Open Source Code Yes The Apache licensed source code of DANCE will be available at https://bitbucket.org/noblelab/dance.
Open Datasets Yes To evaluate the effectiveness of DANCE, we first applied DANCE to randomly sampled images from the Image Net dataset (Russakovsky et al., 2015), with a pretrained VGG16 model (Simonyan & Zisserman, 2014)... To further evaluate the effectiveness of DANCE, we applied the method to randomly sampled sentences from the Stanford Sentiment Treebank (SST) (Russakovsky et al., 2015).

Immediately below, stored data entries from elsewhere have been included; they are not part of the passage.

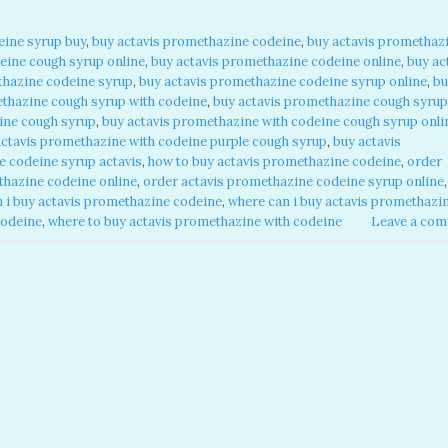
ine syrup buy​
,
buy actavis promethazine codeine​
,
buy actavis promethaz
ine cough syrup online​
,
buy actavis promethazine codeine online​
,
buy ac
hazine codeine syrup​
,
buy actavis promethazine codeine syrup online​
,
bu
thazine cough syrup with codeine​
,
buy actavis promethazine cough syrup
ine cough syrup​
,
buy actavis promethazine with codeine cough syrup onlin
actavis promethazine with codeine purple cough syrup​
,
buy actavis
 codeine syrup actavis​
,
how to buy actavis promethazine codeine​
,
order
hazine codeine online​
,
order actavis promethazine codeine syrup online​
,
 i buy actavis promethazine codeine​
,
where can i buy actavis promethazi
odeine​
,
where to buy actavis promethazine with codeine​
Leave a co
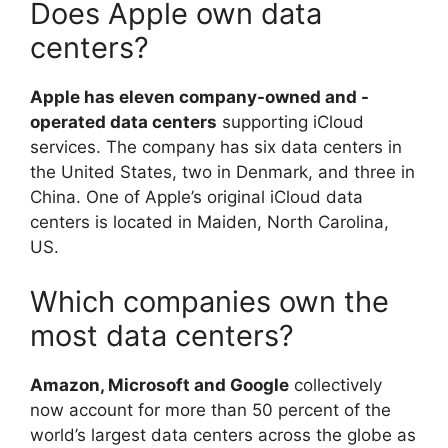
Does Apple own data
centers?
Apple has eleven company-owned and -
operated data centers
supporting iCloud
services. The company has six data centers in
the United States, two in Denmark, and three in
China. One of Apple’s original iCloud data
centers is located in Maiden, North Carolina,
US.
Which companies own the
most data centers?
Amazon, Microsoft and Google
collectively
now account for more than 50 percent of the
world’s largest data centers across the globe as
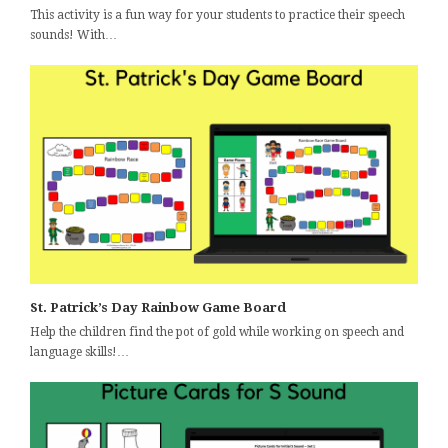
This activity is a fun way for your students to practice their speech
sounds! With…
St. Patrick’s Day Rainbow Game Board
Help the children find the pot of gold while working on speech and
language skills!…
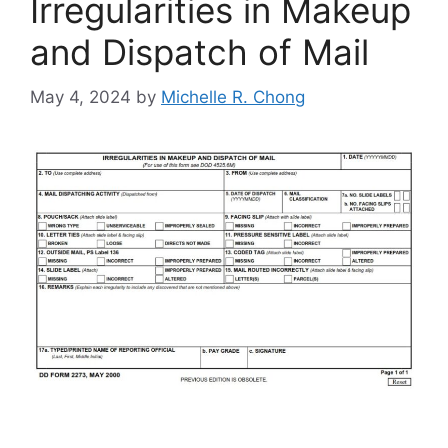
Irregularities in Makeup
and Dispatch of Mail
May 4, 2024
by
Michelle R. Chong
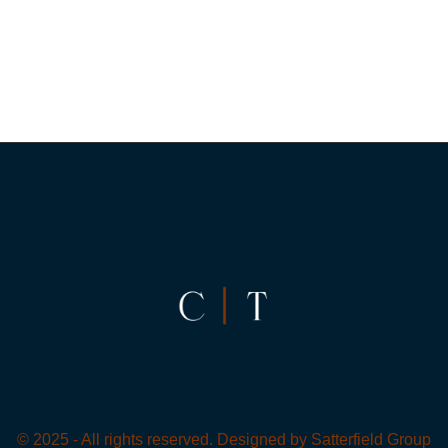
© 2025 - All rights reserved. Designed by
Satterfield Group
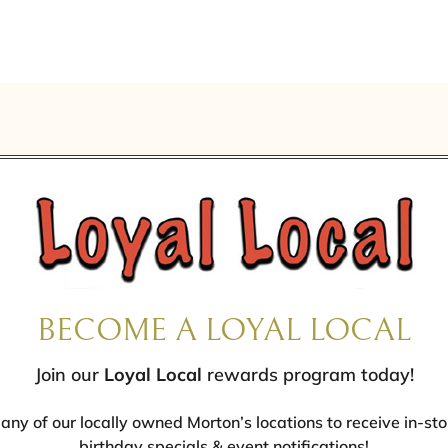
BECOME A LOYAL LOCAL
Join our
Loyal Local
rewards program today!
 any of our locally owned Morton’s locations to receive in-sto
birthday specials & event notifications!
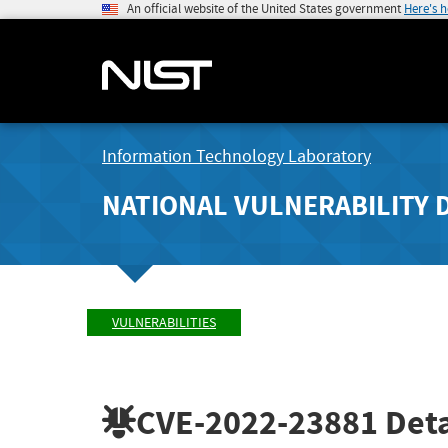
An official website of the United States government
Here's 
Information Technology Laboratory
NATIONAL VULNERABILITY 
VULNERABILITIES
CVE-2022-23881
Deta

Dataset Splits No The paper mentions using ImageNet and SST datasets but does not explicitly provide details about specific training, validation, and test dataset splits used for its experiments.
Hardware Specification No The paper does not provide specific details about the hardware (e.g., GPU models, CPU types, memory) used for running its experiments.
Software Dependencies No The paper does not specify the version numbers of software dependencies (e.g., Python, PyTorch, CUDA, or specific libraries) used in the experiments.
Experiment Setup No The paper describes some parameters related to the DANCE framework (e.g., patch size, network layer) and evaluation metrics (e.g., K for top-K normalization) but does not provide specific training hyperparameters such as learning rates, batch sizes, or optimizer details for the deep learning models used in their experiments.